Most webmasters will have a form – or forms – on their site. And most of those forms will get targeted by spam software bots looking for any way whatsoever to get links to their spurious offerings onto the World Wide Web. And it’s not just one-offs either; once found this abuse will be relentless and over time, downright irritating. Ask any web developer and they will talk to you with great vigour about spam and their vendetta against it.
There are many steps a webmaster can take to prevent unsolicited form submissions and everyone has their own opinion as to which one works best. This post will outline five of the main methods and will also outline their respective pros and cons.
A CAPTCHA is an image that contains a verification code; the user must enter the code to prove they are not spam. Since some spam bots have basic optical character recognition capabilities, some CAPTCHAs attempt to obscure the code by warping the figures or setting them against a ‘noisy’ background.
How effective is it? Since spam bots are acquiring increasingly sophisticated levels of character recognition, CAPTCHAs are being presented in increasingly more obscured formats. The result is that while many of them are very effective in deterring spam, they are also very difficult for humans to read too.
This simple method involves adding an extra text input element to your form. In an external style sheet you set the element to display: none; thus making it invisible to all users with CSS enabled. Since spam bots will usually fill all fields in a form you know that any forms submitted where this invisible field is not empty are spam.
How effective is it? In most scenarios, this method will filter out the majority of spam. However, many bots are wise to this method as it is relatively easy to parse the CSS and determine if it is hidden. The extra field will also display for users that have CSS disabled.

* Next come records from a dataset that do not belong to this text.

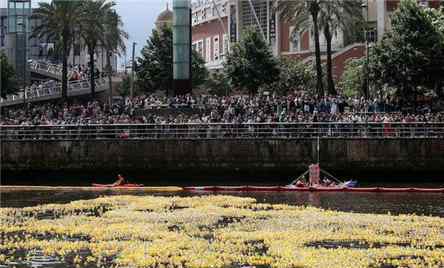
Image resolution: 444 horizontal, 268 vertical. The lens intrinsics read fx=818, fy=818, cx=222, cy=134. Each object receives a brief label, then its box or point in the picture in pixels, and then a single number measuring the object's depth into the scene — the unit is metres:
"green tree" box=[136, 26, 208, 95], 93.44
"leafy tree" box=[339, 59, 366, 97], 79.58
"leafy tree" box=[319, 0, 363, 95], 65.00
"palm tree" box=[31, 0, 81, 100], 73.12
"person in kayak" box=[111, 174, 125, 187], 50.00
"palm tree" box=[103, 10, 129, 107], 80.44
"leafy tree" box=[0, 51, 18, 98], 82.81
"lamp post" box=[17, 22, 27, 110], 76.25
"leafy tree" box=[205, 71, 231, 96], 98.28
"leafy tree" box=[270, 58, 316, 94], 87.69
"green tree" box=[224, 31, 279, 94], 81.25
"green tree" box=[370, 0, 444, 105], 61.38
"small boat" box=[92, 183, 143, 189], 49.56
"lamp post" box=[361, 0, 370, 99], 66.38
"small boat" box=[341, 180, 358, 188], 46.97
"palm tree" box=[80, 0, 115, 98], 74.69
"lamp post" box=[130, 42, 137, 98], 88.78
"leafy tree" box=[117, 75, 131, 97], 102.88
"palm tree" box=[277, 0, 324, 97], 64.44
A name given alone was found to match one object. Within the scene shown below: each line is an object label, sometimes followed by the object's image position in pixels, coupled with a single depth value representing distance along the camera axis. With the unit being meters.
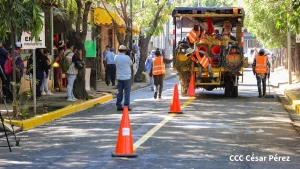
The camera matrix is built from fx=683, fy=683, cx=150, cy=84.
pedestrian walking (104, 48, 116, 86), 31.14
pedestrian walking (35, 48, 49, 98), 21.75
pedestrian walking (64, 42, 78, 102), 21.14
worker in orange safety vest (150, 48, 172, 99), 23.27
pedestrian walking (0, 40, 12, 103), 19.33
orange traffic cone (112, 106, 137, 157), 10.54
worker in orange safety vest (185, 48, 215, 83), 22.84
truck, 22.98
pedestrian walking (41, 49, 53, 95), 23.05
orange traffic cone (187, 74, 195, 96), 23.09
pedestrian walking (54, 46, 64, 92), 25.27
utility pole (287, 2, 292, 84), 29.88
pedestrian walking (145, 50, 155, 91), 28.24
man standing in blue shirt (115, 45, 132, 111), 18.66
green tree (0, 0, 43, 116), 15.19
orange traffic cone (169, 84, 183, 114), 17.66
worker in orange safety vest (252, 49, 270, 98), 23.23
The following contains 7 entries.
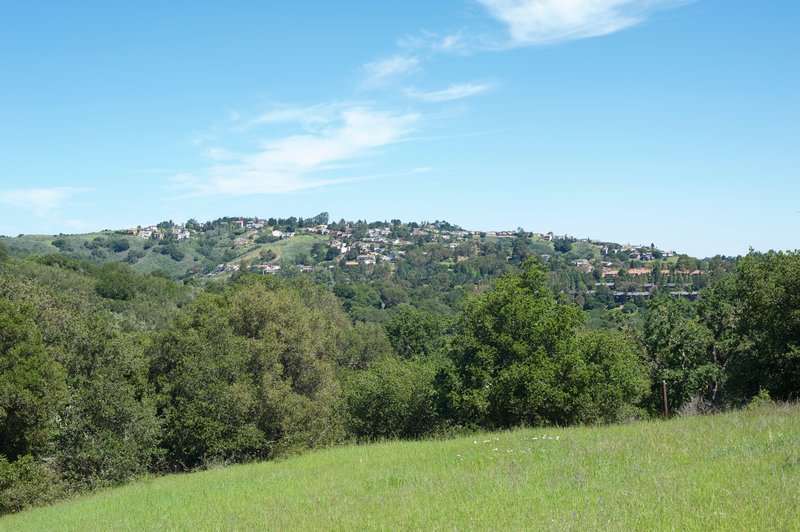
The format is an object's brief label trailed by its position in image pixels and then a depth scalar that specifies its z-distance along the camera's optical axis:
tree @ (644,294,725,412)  35.03
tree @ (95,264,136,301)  80.19
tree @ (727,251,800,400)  26.47
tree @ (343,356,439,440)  28.72
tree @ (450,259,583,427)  23.69
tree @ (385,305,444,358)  77.56
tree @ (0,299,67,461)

In its credit, this is by far the most unobtrusive as most users will not even know a spam check is taking place.
Lots of forums use this method (in combination with a captcha). The form must ask for a valid email address; when the form is filled out an email is sent to that address along with an activation link, which the user must click for the submission process to be completed. This means that spam bots fill out the form but since they don’t give out a valid email address – and they aren’t human – they never complete the process.
How effective is it? This works very effectively but taints the user experience as further action is required from them even after they have submitted the form.
Add a simple question to your form; it can be anything that you’d assume everyone knows the answer to. For example, what colour is the sky? Then add an extra text input element to your form.
<input type="text" name="spamanswer" value="" />
Then add a hidden input element that states the answer.
<input type="hidden" value="blue" name="spamsolution" />
Then all you need to do is check whether the POST values of spamanswer and spamsolution are the same. If they are, it’s a legitimate submission. You can add further spam protection by removing the hidden input element and keeping its value server-side (in a text file or database). If you use this method, you should make sure that the answer is obvious to anyone, regardless of their academic background. And you should also compensate for common typing errors and case sensitivity.
How effective is it? Using a simple mathematical question such ‘What is the sum of one plus seven?’ is arguably the most effective way of filtering out spam submissions. If you use words for the numbers (e.g. seven instead of 7) you will make it even harder for the spam bots to decipher. And seeing as it involves adding two numbers together it is even accessible to people who perhaps don’t speak your language as their first language.
There are other methods of course and these can be combined for extra effectiveness. We should exercise caution however. Any spam filtering we do, should do just that. Filter spam. The moment legitimate visitors fill a form out that gets sent to its destruction – along with all the other spam – or the moment a legitimate visitor gives up trying to fill the form out means we’ve taken our vendetta against spam too far.